BOOKS: What are your tastes in true crime?

PENNY: Some of it is old crime. I just finished Kate Summerscale’s “The Wicked Boy.” It’s about a 13-year-old who murders his mother. It looks at conditions in Victorian London and what would drive a boy to do such a terrible thing. She’s a genius storyteller. She wrote one of my favorite books of all time, “The Suspicions of Mr. Whicher,” which is about one of the first murder investigations by police in Victorian England.

BOOKS: Do you read any other kind of nonfiction?


PENNY: I’m in London, and one of the things I do habitually here is go to the Natural History Museum to visit a fish. It’s called a coelacanth. When it was first discovered off the coast of Sri Lanka, they thought it was the missing link. I learned about it by reading Samantha Weinberg’s “A Fish Caught in Time.” I don’t know if anyone other than the author’s mother and me have read it.

BOOKS: Before you became a writer, which novelists did you read?

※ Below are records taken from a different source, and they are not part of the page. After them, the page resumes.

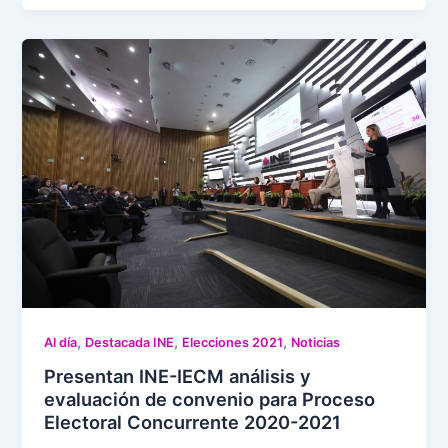
,
,
,
Al día
Destacada INE
Elecciones 2021
Noticias
Presentan INE-IECM análisis y
evaluación de convenio para Proceso
Electoral Concurrente 2020-2021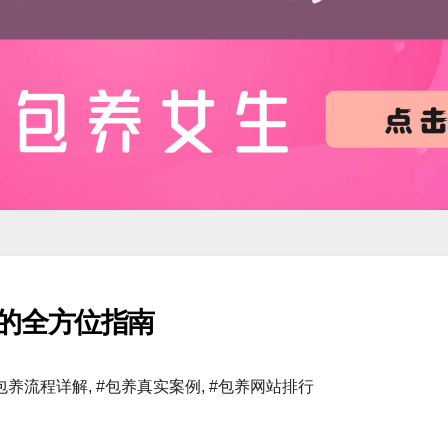
的全方位指南
包养流程详解
,
#包养真实案例
,
#包养网站排行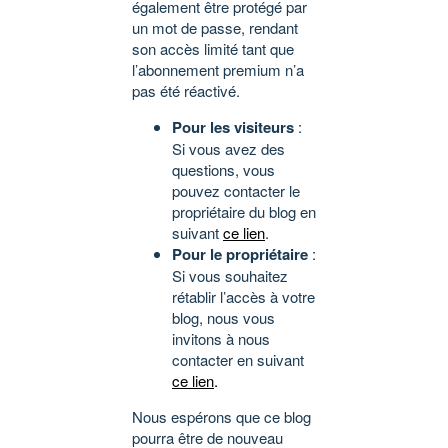
également être protégé par
un mot de passe, rendant
son accès limité tant que
l’abonnement premium n’a
pas été réactivé.
Pour les visiteurs
:
Si vous avez des
questions, vous
pouvez contacter le
propriétaire du blog en
suivant
ce lien
.
Pour le propriétaire
:
Si vous souhaitez
rétablir l’accès à votre
blog, nous vous
invitons à nous
contacter en suivant
ce lien
.
Nous espérons que ce blog
pourra être de nouveau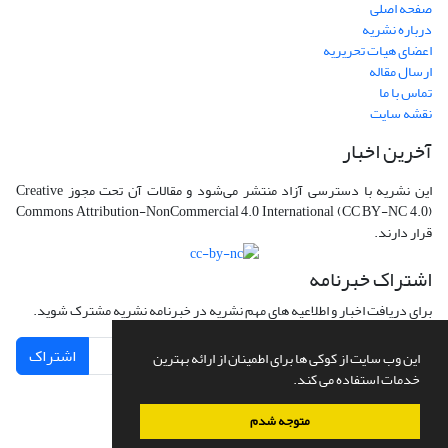
صفحه اصلی
درباره نشریه
اعضای هیات تحریریه
ارسال مقاله
تماس با ما
نقشه سایت
آخرین اخبار
این نشریه با دسترسی آزاد منتشر می‌شود و مقالات آن تحت مجوز Creative
Commons Attribution-NonCommercial 4.0 International (CC BY-NC 4.0)
قرار دارند.
اشتراک خبرنامه
برای دریافت اخبار و اطلاعیه های مهم نشریه در خبرنامه نشریه مشترک شوید.
اشتراک
این وب سایت از کوکی ها برای اطمینان از ارائه بهترین
خدمات استفاده می کند.
متوجه شدم
سامانه مدیریت نشریات علمی.
طراحی و پیاده سازی از
سیناوب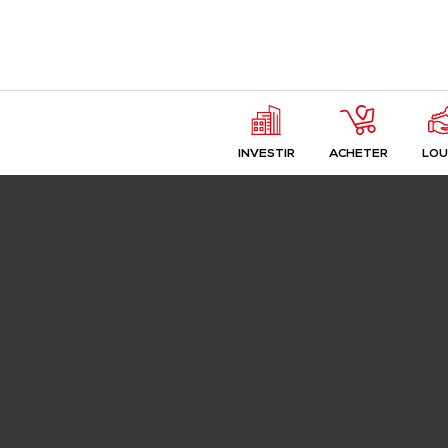
INVESTIR
ACHETER
LOU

PENNY: I love Gabriel García Márquez, Isabel Allende, the South American writers with the vividness in their writing. I read a lot of golden-age British crime fiction and the French novelist Georges Simenon, who wrote the Maigret books. I recently reread “Maigret at the Crossroads.” Fabulous. Anyone considering a career in crime fiction would do well to read Simenon or Josephine Tey.

BOOKS: What else do you read?

PENNY: I read a lot of poetry. One of my pieces of probably useless advice for emerging writers is to read poetry. I don’t care if it’s a greeting card or Shakespeare. They get in a couplet what I struggle to achieve in a book. My favorite poet, this is slightly embarrassing because he’s a dead white man, is W.H. Auden. My work is very much inspired by a couplet in his poem “Herman Melville.”

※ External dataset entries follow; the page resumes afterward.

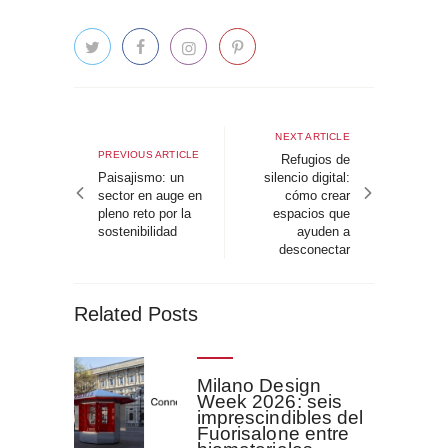
Navegación
de
Next
NEXT ARTICLE
Previous
PREVIOUS ARTICLE
article
Refugios de
entradas
article
Paisajismo: un
silencio digital:
sector en auge en
cómo crear
pleno reto por la
espacios que
sostenibilidad
ayuden a
desconectar
Related Posts
Milano Design
Week 2026: seis
imprescindibles del
Fuorisalone entre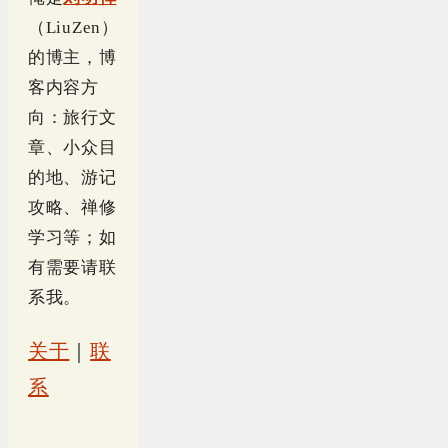
（LiuZen）
的博主，博
客内容方
向：旅行文
章、小众目
的地、游记
攻略、禅修
学习等；如
有需要请联
系我。
关于
｜
联
系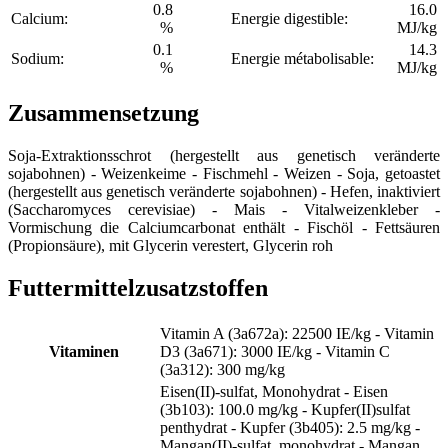
0.8
16.0
Calcium:
Energie digestible:
%
MJ/kg
0.1
14.3
Sodium:
Energie métabolisable:
%
MJ/kg
Zusammensetzung
Soja-Extraktionsschrot (hergestellt aus genetisch veränderte
sojabohnen) - Weizenkeime - Fischmehl - Weizen - Soja, getoastet
(hergestellt aus genetisch veränderte sojabohnen) - Hefen, inaktiviert
(Saccharomyces cerevisiae) - Mais - Vitalweizenkleber -
Vormischung die Calciumcarbonat enthält - Fischöl - Fettsäuren
(Propionsäure), mit Glycerin verestert, Glycerin roh
Futtermittelzusatzstoffen
Vitamin A (3a672a): 22500 IE/kg - Vitamin
Vitaminen
D3 (3a671): 3000 IE/kg - Vitamin C
(3a312): 300 mg/kg
Eisen(II)-sulfat, Monohydrat - Eisen
(3b103): 100.0 mg/kg - Kupfer(II)sulfat
penthydrat - Kupfer (3b405): 2.5 mg/kg -
Mangan(II)-sulfat, monohydrat - Mangan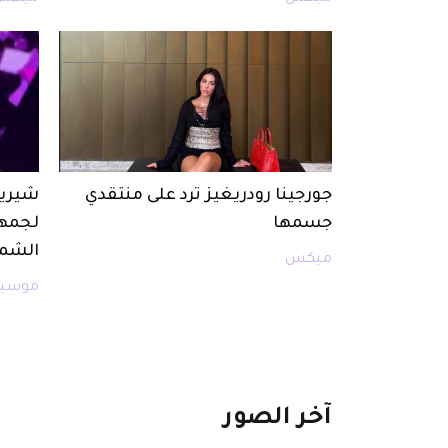
جورجينا رودريغيز ترد على منتقدي
شيرين
جسمها
لجمهو
الشما
ميكس
موسيق
آخر
الصور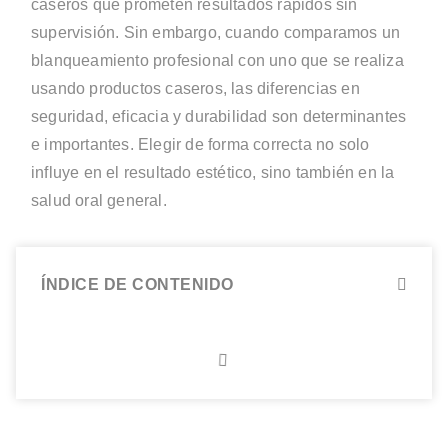
caseros que prometen resultados rápidos sin
supervisión. Sin embargo, cuando comparamos un
blanqueamiento profesional con uno que se realiza
usando productos caseros, las diferencias en
seguridad, eficacia y durabilidad son determinantes
e importantes. Elegir de forma correcta no solo
influye en el resultado estético, sino también en la
salud oral general.
ÍNDICE DE CONTENIDO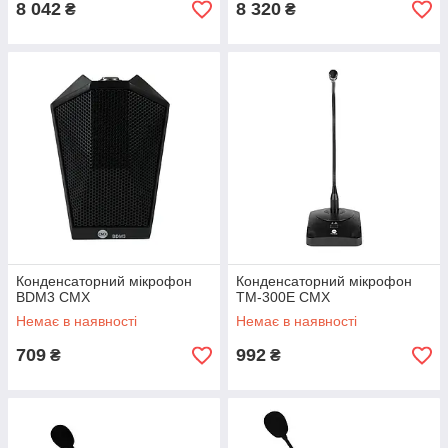
8 042
8 320
₴
₴
Конденсаторний мікрофон
Конденсаторний мікрофон
BDM3 CMX
TM-300E CMX
Немає в наявності
Немає в наявності
709
992
₴
₴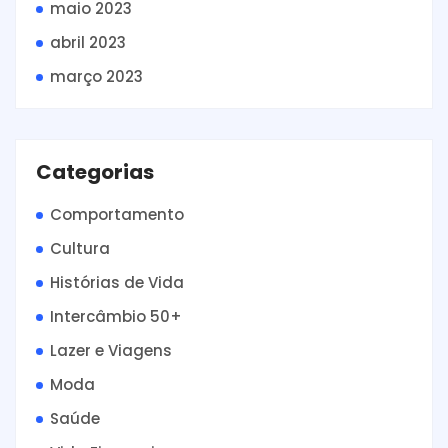
maio 2023
abril 2023
março 2023
Categorias
Comportamento
Cultura
Histórias de Vida
Intercâmbio 50+
Lazer e Viagens
Moda
Saúde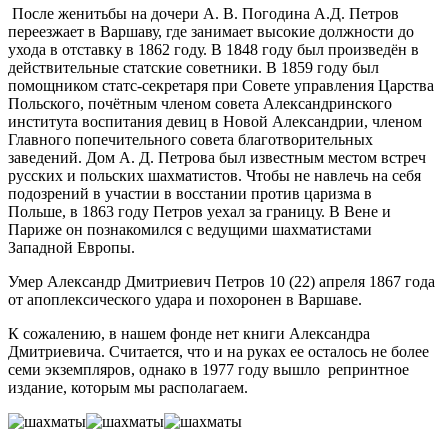
После женитьбы на дочери А. В. Погодина А.Д. Петров
переезжает в Варшаву, где занимает высокие должности до
ухода в отставку в 1862 году. В 1848 году был произведён в
действительные статские советники. В 1859 году был
помощником статс-секретаря при Совете управления Царства
Польского, почётным членом совета Александринского
института воспитания девиц в Новой Александрии,
членом
Главного попечительного совета благотворительных
заведений. Дом А. Д. Петрова был известным местом встреч
русских и польских шахматистов. Чтобы не навлечь на себя
подозрений в участии в восстании против царизма в
Польше, в 1863 году Петров уехал за границу. В Вене и
Париже он познакомился с ведущими шахматистами
Западной Европы.
Умер Александр Дмитриевич Петров 10 (22) апреля 1867 года
от апоплексического удара и похоронен в Варшаве.
К сожалению, в нашем фонде нет книги Александра
Дмитриевича. Считается, что и на руках ее осталось не более
семи экземпляров, однако в 1977 году вышло репринтное
издание, которым мы располагаем.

BOOKS: Did you read Canadian writers when you were in school?

‘I don’t read much fiction because I don’t want to be overly influenced by other writers.’

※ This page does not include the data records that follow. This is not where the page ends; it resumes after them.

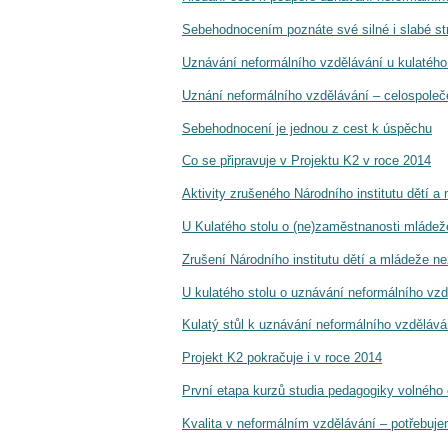
Sebehodnocením poznáte své silné i slabé s
Uznávání neformálního vzdělávání u kulatého
Uznání neformálního vzdělávání – celospole
Sebehodnocení je jednou z cest k úspěchu
Co se připravuje v Projektu K2 v roce 2014
Aktivity zrušeného Národního institutu dětí a
U Kulatého stolu o (ne)zaměstnanosti mládež
Zrušení Národního institutu dětí a mládeže n
U kulatého stolu o uznávání neformálního vzd
Kulatý stůl k uznávání neformálního vzdělává
Projekt K2 pokračuje i v roce 2014
První etapa kurzů studia pedagogiky volného
Kvalita v neformálním vzdělávání – potřebuje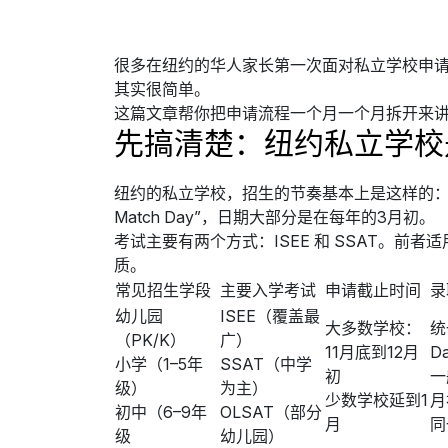
很多在纽约的华人家长第一次面对私立学校申
其实很简单。
这篇文章帮你把申请流程一个月一个月拆开来
先搞清楚：纽约私立学校
纽约的私立学校，招生的节奏基本上是这样的：
Match Day”，日期大部分是在每年的3月初。
考试主要有两个方式：ISEE 和 SSAT。
质。
常见招生学段
主要入学考试
申请截止时间
录
幼儿园
ISEE（覆盖最
大多数学校：
统
（PK/K）
广）
11月底到12月
D
小学（1–5年
SSAT（中学
初
一
级）
为主）
少数学校延到1
月
初中（6–9年
OLSAT（部分
月
同
级
幼儿园）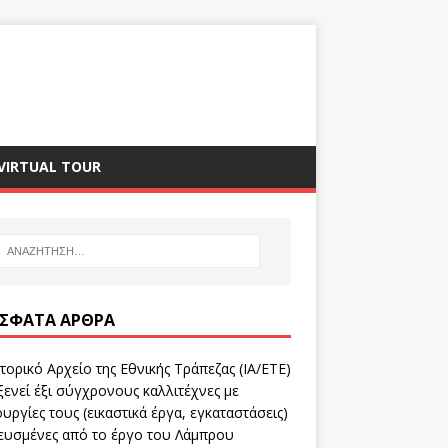
VIRTUAL TOUR
ΣΦΑΤΑ ΆΡΘΡΑ
τορικό Αρχείο της Εθνικής Τράπεζας (ΙΑ/ΕΤΕ)
ενεί έξι σύγχρονους καλλιτέχνες με
υργίες τους (εικαστικά έργα, εγκαταστάσεις)
ευσμένες από το έργο του Λάμπρου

PENNY: Farley Mowat’s “Never Cry Wolf” and “A Whale for the Killing” had a big impact on me. To read a living Canadian writer that I loved was a revelation. If he could do it maybe I could. I was 13 or 14. When “Still Life” was about to come out, my husband and I were on a train to Toronto. I looked up the compartment, and there was Mowat. I spent four hours wondering whether I should say something. I finally went up and told him how much his writing had meant to me. He was very gracious. I went back to my seat and cried. I was so overwhelmed with meeting him.